## What the task asks
In the material below, the lines between the one holding "wirksame Rechtsbehelfe vorhanden" and the one holding "t vide. Prévoir", inclusive, are to be set down word for word. Pictures stay out.

## Material supplied
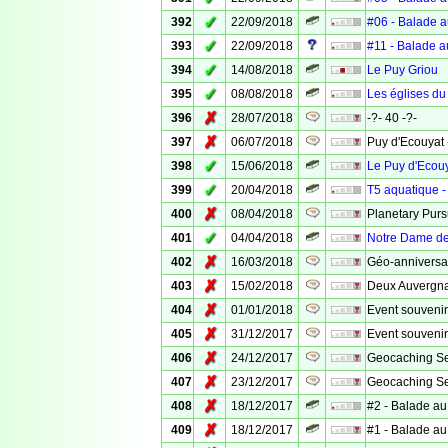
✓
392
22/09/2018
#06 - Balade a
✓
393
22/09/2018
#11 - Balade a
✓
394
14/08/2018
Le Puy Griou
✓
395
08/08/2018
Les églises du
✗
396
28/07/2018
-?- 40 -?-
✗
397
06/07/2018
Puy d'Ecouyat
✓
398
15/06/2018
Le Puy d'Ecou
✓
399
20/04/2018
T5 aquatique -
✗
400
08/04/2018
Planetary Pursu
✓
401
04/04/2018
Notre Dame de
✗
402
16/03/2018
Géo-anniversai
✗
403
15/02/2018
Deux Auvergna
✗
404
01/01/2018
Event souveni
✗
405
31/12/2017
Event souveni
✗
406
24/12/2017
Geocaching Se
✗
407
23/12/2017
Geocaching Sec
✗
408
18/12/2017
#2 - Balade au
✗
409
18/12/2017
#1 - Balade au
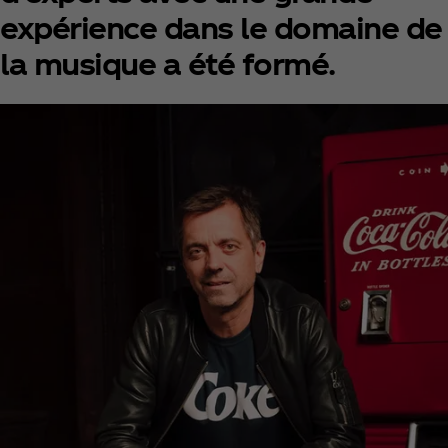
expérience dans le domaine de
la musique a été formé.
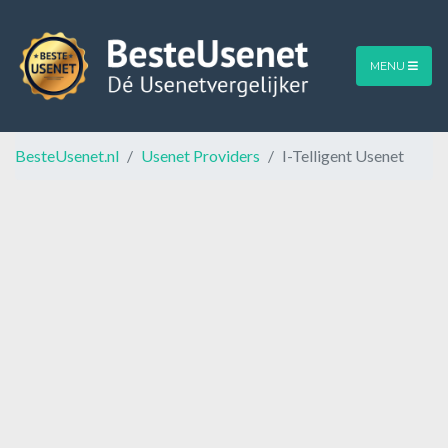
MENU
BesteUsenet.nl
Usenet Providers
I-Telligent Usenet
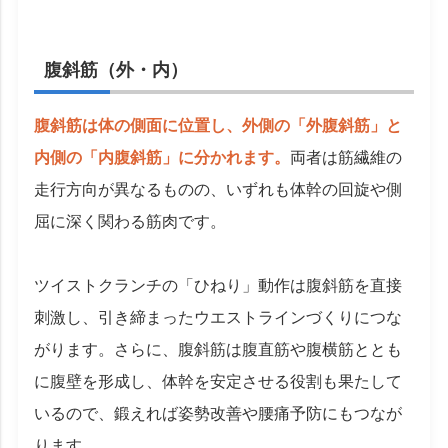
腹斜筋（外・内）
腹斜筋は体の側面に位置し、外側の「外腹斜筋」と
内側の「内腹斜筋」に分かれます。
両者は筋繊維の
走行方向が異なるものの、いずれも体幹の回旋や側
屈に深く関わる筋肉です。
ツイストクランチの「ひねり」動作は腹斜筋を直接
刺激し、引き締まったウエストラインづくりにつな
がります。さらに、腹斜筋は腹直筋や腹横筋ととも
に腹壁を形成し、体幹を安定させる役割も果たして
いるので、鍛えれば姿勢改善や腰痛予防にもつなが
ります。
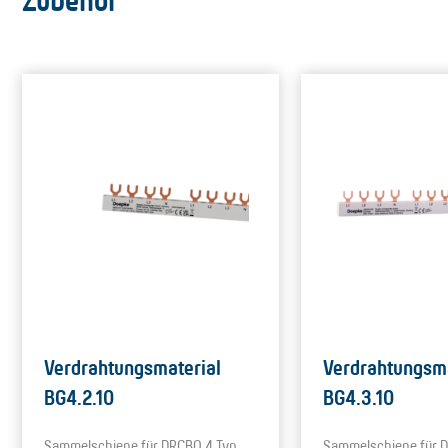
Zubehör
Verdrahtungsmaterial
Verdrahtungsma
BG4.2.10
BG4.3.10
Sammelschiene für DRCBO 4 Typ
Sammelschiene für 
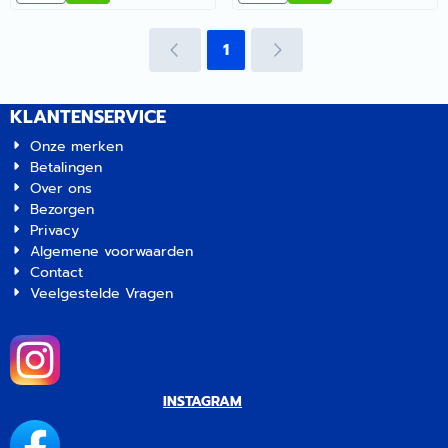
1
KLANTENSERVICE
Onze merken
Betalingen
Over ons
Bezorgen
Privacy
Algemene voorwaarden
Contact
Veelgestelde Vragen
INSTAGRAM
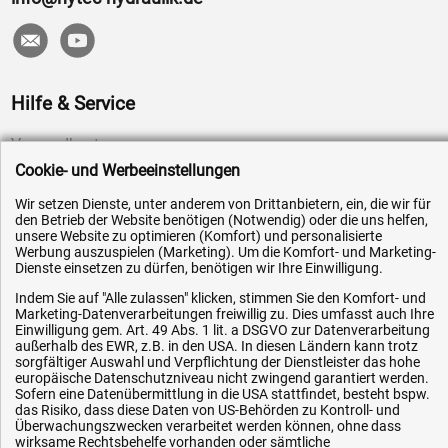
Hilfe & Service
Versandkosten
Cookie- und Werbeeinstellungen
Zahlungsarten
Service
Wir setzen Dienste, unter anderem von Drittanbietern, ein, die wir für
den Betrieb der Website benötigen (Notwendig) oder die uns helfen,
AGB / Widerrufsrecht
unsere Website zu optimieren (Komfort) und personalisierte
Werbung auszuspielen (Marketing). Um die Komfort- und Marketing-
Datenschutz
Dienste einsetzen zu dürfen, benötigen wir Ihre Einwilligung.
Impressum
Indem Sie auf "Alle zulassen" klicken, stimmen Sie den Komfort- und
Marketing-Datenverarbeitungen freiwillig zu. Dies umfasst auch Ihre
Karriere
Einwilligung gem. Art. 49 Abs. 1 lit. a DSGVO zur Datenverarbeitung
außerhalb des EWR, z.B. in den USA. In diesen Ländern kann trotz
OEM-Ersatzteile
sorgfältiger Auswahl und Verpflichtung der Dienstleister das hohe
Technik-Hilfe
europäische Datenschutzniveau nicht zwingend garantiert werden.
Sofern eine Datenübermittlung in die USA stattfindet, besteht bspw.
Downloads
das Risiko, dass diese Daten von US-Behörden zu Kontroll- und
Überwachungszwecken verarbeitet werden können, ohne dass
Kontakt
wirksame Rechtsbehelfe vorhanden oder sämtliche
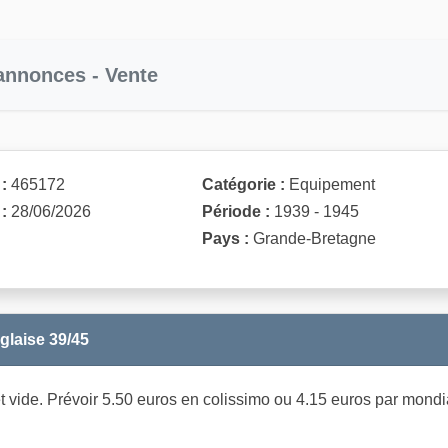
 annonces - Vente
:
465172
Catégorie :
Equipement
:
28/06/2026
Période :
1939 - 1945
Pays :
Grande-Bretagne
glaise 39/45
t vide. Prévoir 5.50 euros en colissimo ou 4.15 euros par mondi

...

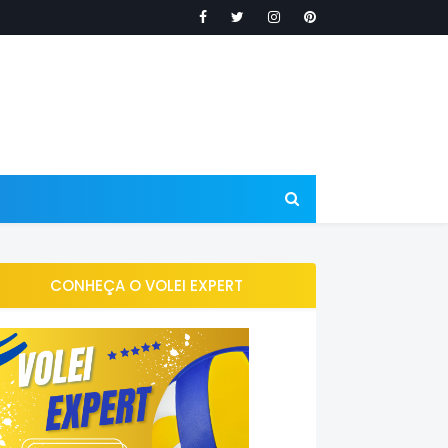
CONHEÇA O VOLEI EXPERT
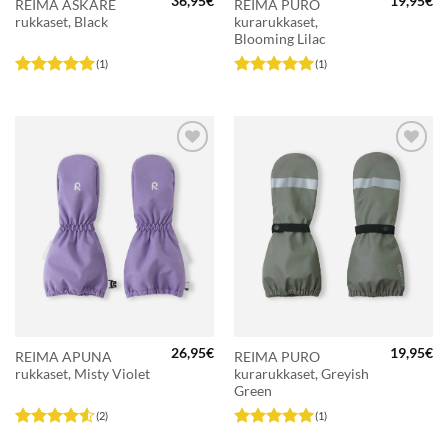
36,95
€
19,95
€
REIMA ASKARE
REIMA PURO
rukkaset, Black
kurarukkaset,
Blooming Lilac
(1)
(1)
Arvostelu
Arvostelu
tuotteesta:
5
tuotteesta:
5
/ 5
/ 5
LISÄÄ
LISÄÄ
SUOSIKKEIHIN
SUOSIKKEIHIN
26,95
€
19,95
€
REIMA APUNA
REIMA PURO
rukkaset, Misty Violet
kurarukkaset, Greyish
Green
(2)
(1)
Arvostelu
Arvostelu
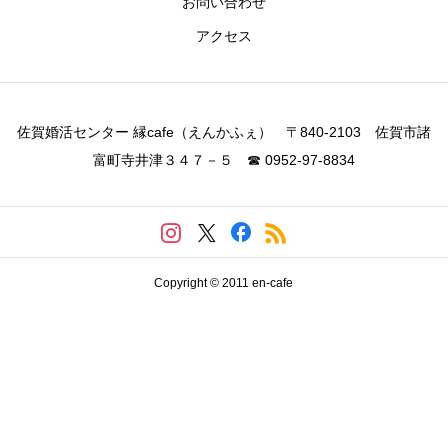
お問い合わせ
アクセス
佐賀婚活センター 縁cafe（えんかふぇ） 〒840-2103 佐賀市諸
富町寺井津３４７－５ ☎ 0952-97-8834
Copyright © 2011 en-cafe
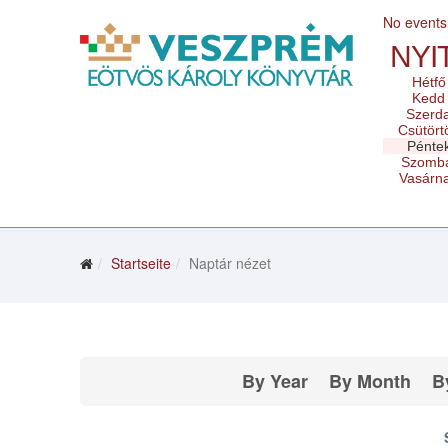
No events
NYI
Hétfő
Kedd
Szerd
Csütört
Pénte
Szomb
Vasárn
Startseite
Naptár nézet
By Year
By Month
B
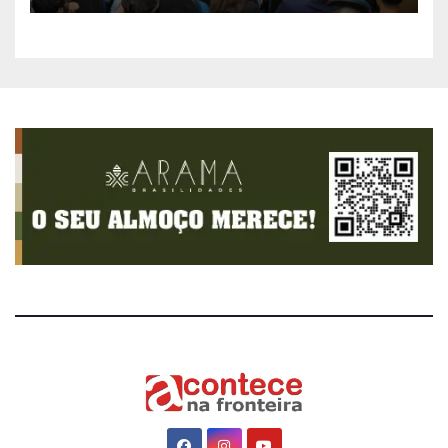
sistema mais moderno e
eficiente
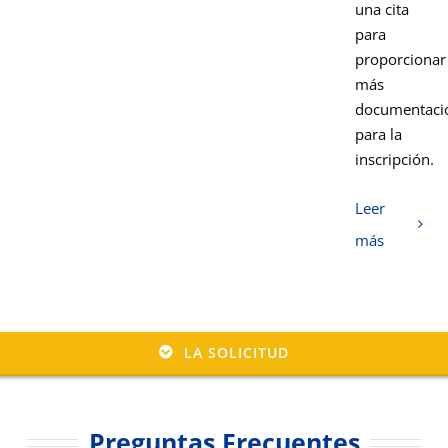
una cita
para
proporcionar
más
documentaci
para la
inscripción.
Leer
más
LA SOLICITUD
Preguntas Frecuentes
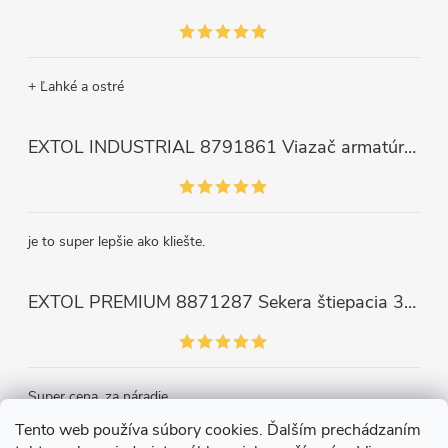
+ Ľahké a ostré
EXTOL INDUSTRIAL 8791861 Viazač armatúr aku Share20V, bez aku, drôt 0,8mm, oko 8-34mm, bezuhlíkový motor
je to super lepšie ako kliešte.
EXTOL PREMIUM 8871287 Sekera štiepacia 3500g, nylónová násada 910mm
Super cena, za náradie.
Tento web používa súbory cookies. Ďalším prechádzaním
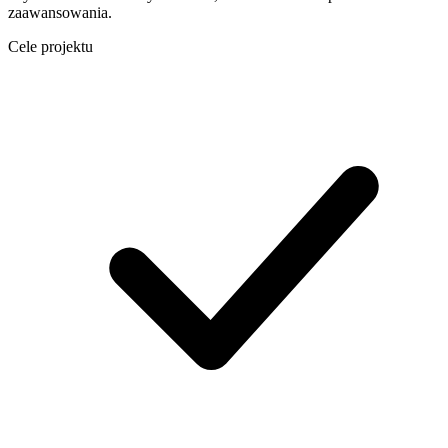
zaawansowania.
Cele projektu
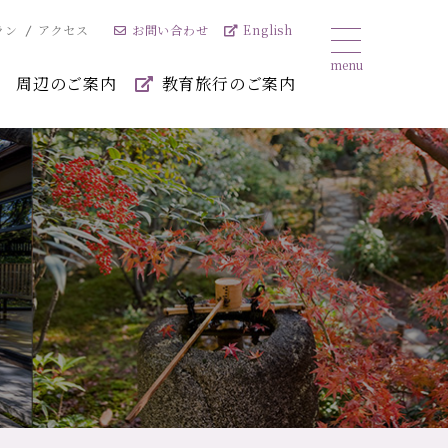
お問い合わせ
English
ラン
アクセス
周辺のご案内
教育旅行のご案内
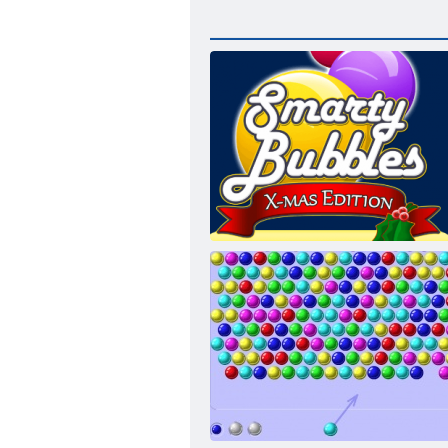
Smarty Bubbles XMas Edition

## Final answer
wirksame Rechtsbehelfe vorhanden oder sämtliche
 annonces - Vente
:
465172
Catégorie :
Equipement
:
28/06/2026
Période :
1939 - 1945
Pays :
Grande-Bretagne
glaise 39/45
t vide. Prévoir 5.50 euros en colissimo ou 4.15 euros par mondi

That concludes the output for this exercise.